After clearing 1.3500, the 50.0% Fibonacci retracement from the 2009 high to the 2010 low, the EUR/USD remains well overbought as the daily relative strength index holds above 70, but the exchange rate may continue to push higher over the near-term given the bearish sentiment underlying the U.S. dollar. Meanwhile, European Central Bank board member Lorenzo Bini Smaghi said policy makers was a risk for a crowding-out effect as policy makers prepare to implement the new Basel III regulations, and said it could lead to increased “risk-taking behavior” once banks start to change their investment strategies.
Mr. Bini Smaghi went onto say that the shift in the financial system could affect the central bank’s ability to manage “short-term rates, and thus to signal its monetary policy stance,” and pledged to monitor “whether a shift in demand from short-term to longer-term operations will take place” as it aims to strengthen the financial system. Meanwhile, the economic docket showed confidence in the Euro-Zone unexpectedly increased to its highest level since 2006, with the index rising to 103.2 in September from 101.8 in the previous month, while the gauge for business sentiment advanced to 0.77 from a revised 0.72 in August to mark the highest reading since December 2007. As growth prospects improve, policy makers may raise their economic outlook going into 2011, but the ongoing weakness in the financial system paired with the implementation of the austerity measures could lead the ECB to maintain a loose policy stance throughout the beginning of the following year as it aims to stem the downside risks for the region. As a result, the euro may face strong headwinds going into the end of 2010 as the central bank continues to see a risk for an uneven recovery, and ECB President Jean-Claude Trichet may continue to talk down speculation for a rate hike as price growth remains subdued.
The British Pound fell back from a high of 1.5874 during the European trade and may test 1.5700, the 38.2% Fibonacci retracement from the 2009 low to high, for near-term support as it pares the sharp rally from the previous week. However, as price action holds within the previous day’s range, the GBP/USD may consolidate further going into the end of the week as the recent advance stalls just shy of 1.5900. Meanwhile, a report by the Bank of England showed mortgage approvals in the U.K. increased 47.4K in August after expanding a revised 48.3K in the previous month, while consumer credit unexpectedly slipped GBP 0.1B during the same period amid forecasts for a GBP 0.1B rise.
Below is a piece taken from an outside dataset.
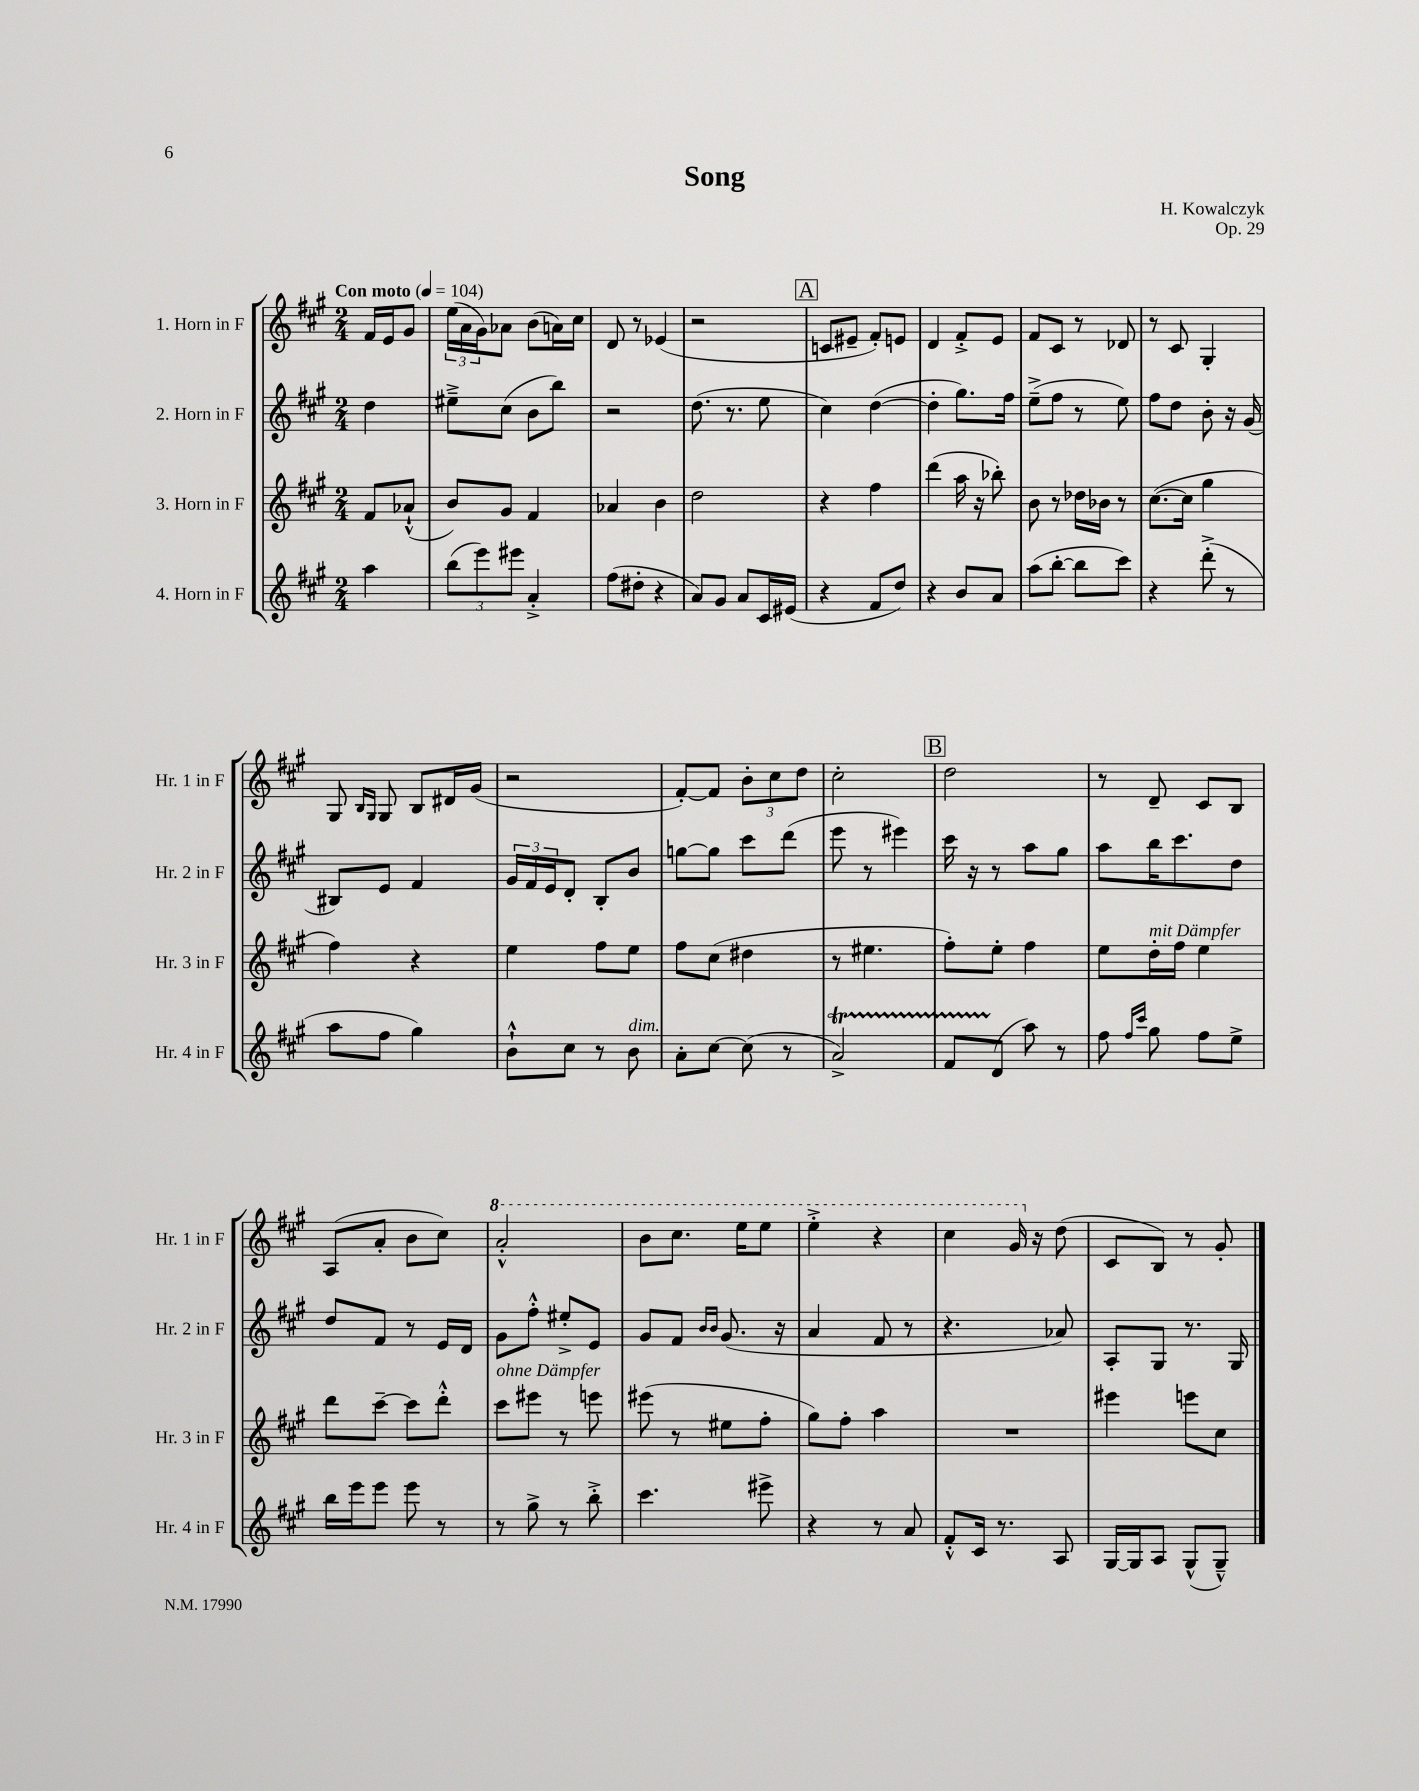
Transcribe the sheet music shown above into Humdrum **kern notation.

Given the ongoing weakness within the real economy, the BoE may increase its willingness to expand quantitative easing over the coming months, and speculation for further easing could lead the GBP/USD to retrace the advance from earlier this month as investors weigh the prospects for future policy.
The greenback continued to weaken against most of its major counterparts, with the USD/JPY slipping to a fresh weekly low of 83.49, and the bearish sentiment behind the dollar could intensify going forward as investors maintain a cautious outlook for the world’s largest economy. As equity futures foreshadow a higher open for the U.S. market, a rise in risk appetite could fuel further weakness in the greenback, and the dollar-yen may continue to retrace the sharp rally from the Bank of Japan currency intervention as price action looks poised to test 83.00 again.